> [Data records]:
────────────────────

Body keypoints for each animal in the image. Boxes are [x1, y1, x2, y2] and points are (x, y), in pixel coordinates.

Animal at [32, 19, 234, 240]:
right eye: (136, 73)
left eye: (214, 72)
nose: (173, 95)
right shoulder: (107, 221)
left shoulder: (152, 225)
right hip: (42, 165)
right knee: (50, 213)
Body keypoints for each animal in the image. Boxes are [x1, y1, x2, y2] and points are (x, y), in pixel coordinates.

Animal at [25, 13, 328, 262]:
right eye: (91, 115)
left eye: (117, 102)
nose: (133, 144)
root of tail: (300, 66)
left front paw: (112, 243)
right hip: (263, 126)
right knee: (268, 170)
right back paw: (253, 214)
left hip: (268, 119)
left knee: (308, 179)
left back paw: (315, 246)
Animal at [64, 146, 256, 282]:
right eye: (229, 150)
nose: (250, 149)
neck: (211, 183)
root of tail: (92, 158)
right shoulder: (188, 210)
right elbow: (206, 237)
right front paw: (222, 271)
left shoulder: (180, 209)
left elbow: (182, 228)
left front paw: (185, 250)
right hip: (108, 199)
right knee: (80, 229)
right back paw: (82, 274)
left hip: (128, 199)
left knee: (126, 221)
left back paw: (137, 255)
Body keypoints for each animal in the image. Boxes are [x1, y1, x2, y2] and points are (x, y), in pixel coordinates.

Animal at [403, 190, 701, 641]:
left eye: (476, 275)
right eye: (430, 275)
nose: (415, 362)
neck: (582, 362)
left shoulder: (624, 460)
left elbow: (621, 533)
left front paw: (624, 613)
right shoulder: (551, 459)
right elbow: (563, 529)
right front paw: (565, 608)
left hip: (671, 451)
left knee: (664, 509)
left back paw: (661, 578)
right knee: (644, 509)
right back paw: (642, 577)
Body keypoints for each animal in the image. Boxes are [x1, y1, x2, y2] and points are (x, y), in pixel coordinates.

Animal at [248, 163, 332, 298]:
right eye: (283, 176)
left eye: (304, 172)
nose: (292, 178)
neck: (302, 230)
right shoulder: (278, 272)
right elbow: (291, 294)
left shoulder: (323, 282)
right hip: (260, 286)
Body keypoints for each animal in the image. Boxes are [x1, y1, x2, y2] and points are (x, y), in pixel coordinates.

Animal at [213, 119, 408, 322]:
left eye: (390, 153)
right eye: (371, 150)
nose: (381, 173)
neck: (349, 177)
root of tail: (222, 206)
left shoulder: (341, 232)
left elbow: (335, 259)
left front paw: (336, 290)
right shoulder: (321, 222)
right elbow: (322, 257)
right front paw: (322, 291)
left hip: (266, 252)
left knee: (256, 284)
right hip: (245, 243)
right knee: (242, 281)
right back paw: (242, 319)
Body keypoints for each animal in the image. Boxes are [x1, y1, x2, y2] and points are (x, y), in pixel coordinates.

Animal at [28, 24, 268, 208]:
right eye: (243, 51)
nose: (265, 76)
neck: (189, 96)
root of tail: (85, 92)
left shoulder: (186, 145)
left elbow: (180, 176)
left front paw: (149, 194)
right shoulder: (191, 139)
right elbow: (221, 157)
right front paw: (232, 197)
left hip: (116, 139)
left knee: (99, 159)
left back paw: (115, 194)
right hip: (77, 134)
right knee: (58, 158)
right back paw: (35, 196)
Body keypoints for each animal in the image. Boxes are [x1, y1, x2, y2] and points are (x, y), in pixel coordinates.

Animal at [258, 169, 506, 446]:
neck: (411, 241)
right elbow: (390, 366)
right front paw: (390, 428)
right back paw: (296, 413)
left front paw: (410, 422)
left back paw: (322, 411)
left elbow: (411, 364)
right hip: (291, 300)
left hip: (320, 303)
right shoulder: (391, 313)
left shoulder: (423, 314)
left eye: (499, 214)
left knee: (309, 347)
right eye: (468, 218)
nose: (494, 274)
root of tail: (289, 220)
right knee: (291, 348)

────────────────────

> [Exercise brief]:
From the first line down to the last, give the records again exactly.

> [Written response]:
Body keypoints for each animal in the image. Boxes are [x1, y1, x2, y2] and points are (x, y), in pixel coordinates.

Animal at [32, 19, 234, 240]:
right eye: (136, 73)
left eye: (214, 72)
nose: (173, 95)
right shoulder: (107, 221)
left shoulder: (152, 225)
right hip: (42, 165)
right knee: (50, 213)
Body keypoints for each animal in the image. Boxes are [x1, y1, x2, y2] and points are (x, y), in pixel coordinates.

Animal at [25, 13, 328, 262]:
right eye: (91, 115)
left eye: (117, 102)
nose: (133, 144)
root of tail: (300, 66)
left front paw: (112, 243)
right hip: (263, 126)
right knee: (268, 170)
right back paw: (253, 214)
left hip: (268, 119)
left knee: (308, 179)
left back paw: (315, 246)
Animal at [64, 146, 256, 282]:
right eye: (229, 150)
nose: (250, 149)
neck: (211, 183)
root of tail: (92, 158)
right shoulder: (188, 210)
right elbow: (206, 237)
right front paw: (222, 271)
left shoulder: (180, 209)
left elbow: (182, 228)
left front paw: (185, 250)
right hip: (108, 199)
right knee: (80, 229)
right back paw: (82, 274)
left hip: (128, 199)
left knee: (126, 221)
left back paw: (137, 255)
Body keypoints for each animal in the image. Boxes are [x1, y1, x2, y2] and points are (x, y), in pixel coordinates.

Animal at [403, 190, 701, 641]:
left eye: (476, 275)
right eye: (430, 275)
nose: (415, 362)
neck: (582, 362)
left shoulder: (624, 460)
left elbow: (621, 533)
left front paw: (624, 613)
right shoulder: (551, 459)
right elbow: (563, 529)
right front paw: (565, 608)
left hip: (671, 451)
left knee: (664, 509)
left back paw: (661, 578)
right knee: (644, 509)
right back paw: (642, 577)
Body keypoints for each animal in the image. Boxes are [x1, y1, x2, y2] and points are (x, y), in pixel coordinates.

Animal at [248, 163, 332, 298]:
right eye: (283, 176)
left eye: (304, 172)
nose: (292, 178)
neck: (302, 230)
right shoulder: (278, 272)
right elbow: (291, 294)
left shoulder: (323, 282)
right hip: (260, 286)
Body keypoints for each animal in the image. Boxes are [x1, y1, x2, y2] and points are (x, y), in pixel coordinates.

Animal at [213, 119, 408, 322]:
left eye: (390, 153)
right eye: (371, 150)
nose: (381, 173)
neck: (349, 177)
root of tail: (222, 206)
left shoulder: (341, 232)
left elbow: (335, 259)
left front paw: (336, 290)
right shoulder: (321, 222)
right elbow: (322, 257)
right front paw: (322, 291)
left hip: (266, 252)
left knee: (256, 284)
right hip: (245, 243)
right knee: (242, 281)
right back paw: (242, 319)
Body keypoints for each animal in the image. Boxes are [x1, y1, x2, y2] and points are (x, y), in pixel coordinates.

Animal at [28, 24, 268, 208]:
right eye: (243, 51)
nose: (265, 76)
neck: (189, 96)
root of tail: (85, 92)
left shoulder: (186, 145)
left elbow: (180, 176)
left front paw: (149, 194)
right shoulder: (191, 139)
right elbow: (221, 157)
right front paw: (232, 197)
left hip: (116, 139)
left knee: (99, 159)
left back paw: (115, 194)
right hip: (77, 134)
right knee: (58, 158)
right back paw: (35, 196)
Body keypoints for each animal in the image. Boxes are [x1, y1, x2, y2] and points are (x, y), in pixel coordinates.

Animal at [258, 169, 506, 446]:
neck: (411, 241)
right elbow: (390, 366)
right front paw: (390, 428)
right back paw: (296, 413)
left front paw: (410, 422)
left back paw: (322, 411)
left elbow: (411, 364)
right hip: (291, 300)
left hip: (320, 303)
right shoulder: (391, 313)
left shoulder: (423, 314)
left eye: (499, 214)
left knee: (309, 347)
right eye: (468, 218)
nose: (494, 274)
root of tail: (289, 220)
right knee: (291, 348)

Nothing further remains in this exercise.